[Records supplied — start]
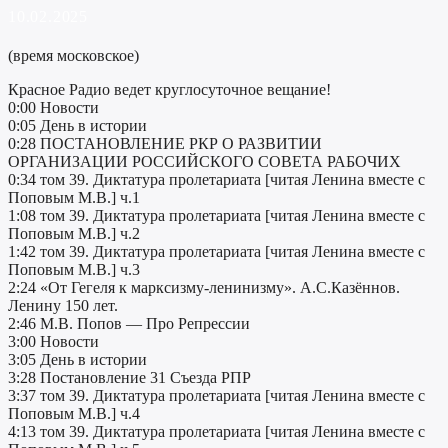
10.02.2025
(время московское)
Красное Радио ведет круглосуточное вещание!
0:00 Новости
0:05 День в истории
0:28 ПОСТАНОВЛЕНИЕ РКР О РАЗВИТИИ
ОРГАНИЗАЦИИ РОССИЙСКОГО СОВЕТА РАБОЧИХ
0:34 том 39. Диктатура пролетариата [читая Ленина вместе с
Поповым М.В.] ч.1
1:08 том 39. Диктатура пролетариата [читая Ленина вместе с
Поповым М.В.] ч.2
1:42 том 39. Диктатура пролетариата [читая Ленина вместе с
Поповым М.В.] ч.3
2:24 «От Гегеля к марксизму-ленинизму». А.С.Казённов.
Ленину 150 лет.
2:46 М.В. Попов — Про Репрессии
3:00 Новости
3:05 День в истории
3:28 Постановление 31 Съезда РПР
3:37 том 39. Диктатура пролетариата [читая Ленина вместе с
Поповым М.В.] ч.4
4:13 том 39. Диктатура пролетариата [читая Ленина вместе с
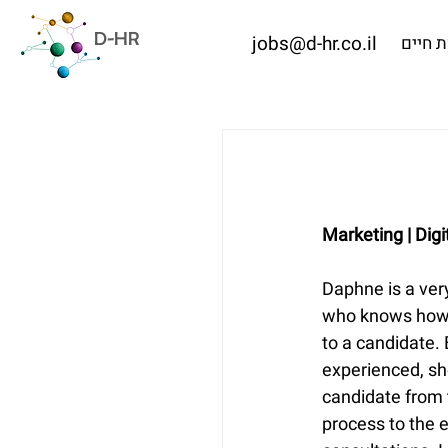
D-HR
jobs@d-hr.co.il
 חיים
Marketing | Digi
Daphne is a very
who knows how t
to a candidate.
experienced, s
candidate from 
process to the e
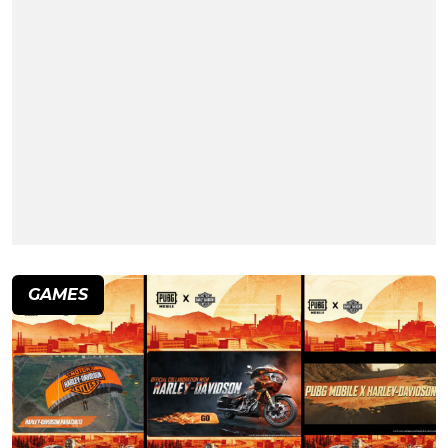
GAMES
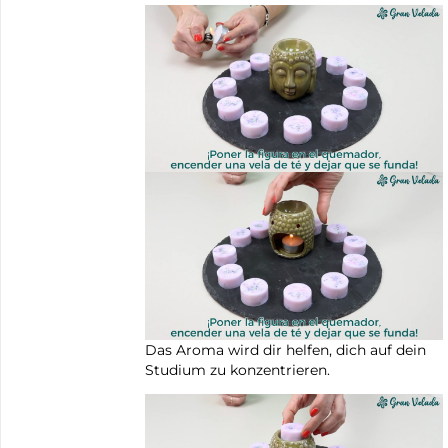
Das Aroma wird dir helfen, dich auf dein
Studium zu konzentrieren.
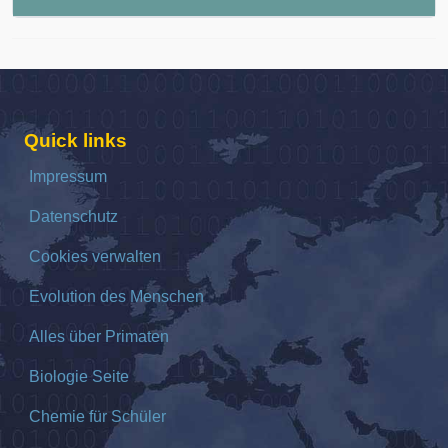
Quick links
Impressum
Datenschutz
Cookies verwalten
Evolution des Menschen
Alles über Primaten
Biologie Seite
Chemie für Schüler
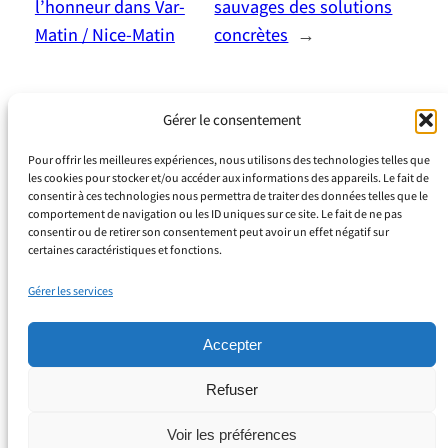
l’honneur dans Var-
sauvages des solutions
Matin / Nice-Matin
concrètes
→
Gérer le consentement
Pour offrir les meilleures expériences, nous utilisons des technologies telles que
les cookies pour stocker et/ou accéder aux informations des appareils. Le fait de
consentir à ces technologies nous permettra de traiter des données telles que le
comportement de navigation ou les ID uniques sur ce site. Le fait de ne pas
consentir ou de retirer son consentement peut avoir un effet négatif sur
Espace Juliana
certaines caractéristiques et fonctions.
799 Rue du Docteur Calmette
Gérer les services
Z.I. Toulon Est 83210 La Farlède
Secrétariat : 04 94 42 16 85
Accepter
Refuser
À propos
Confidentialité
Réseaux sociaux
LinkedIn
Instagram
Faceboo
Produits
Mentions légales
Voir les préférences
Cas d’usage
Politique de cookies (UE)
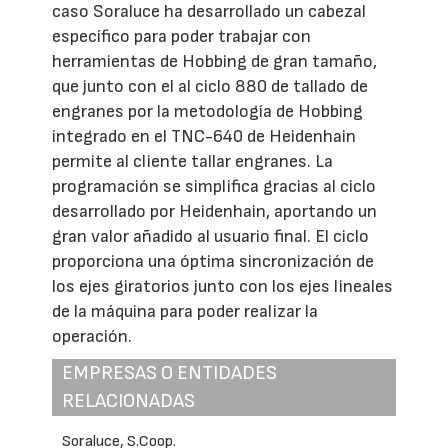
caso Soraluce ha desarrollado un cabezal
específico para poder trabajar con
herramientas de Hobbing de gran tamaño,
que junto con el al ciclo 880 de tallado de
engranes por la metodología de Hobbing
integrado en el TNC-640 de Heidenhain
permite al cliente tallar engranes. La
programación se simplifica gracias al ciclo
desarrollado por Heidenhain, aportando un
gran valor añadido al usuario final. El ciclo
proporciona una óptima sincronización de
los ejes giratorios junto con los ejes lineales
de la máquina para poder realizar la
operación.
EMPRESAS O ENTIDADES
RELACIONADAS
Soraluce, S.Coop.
[Records supplied — finish]
_Exercise_.
Wherever a line of the entries holds the string "junto", copy that line.

_Problem solution_.
que junto con el al ciclo 880 de tallado de
los ejes giratorios junto con los ejes lineales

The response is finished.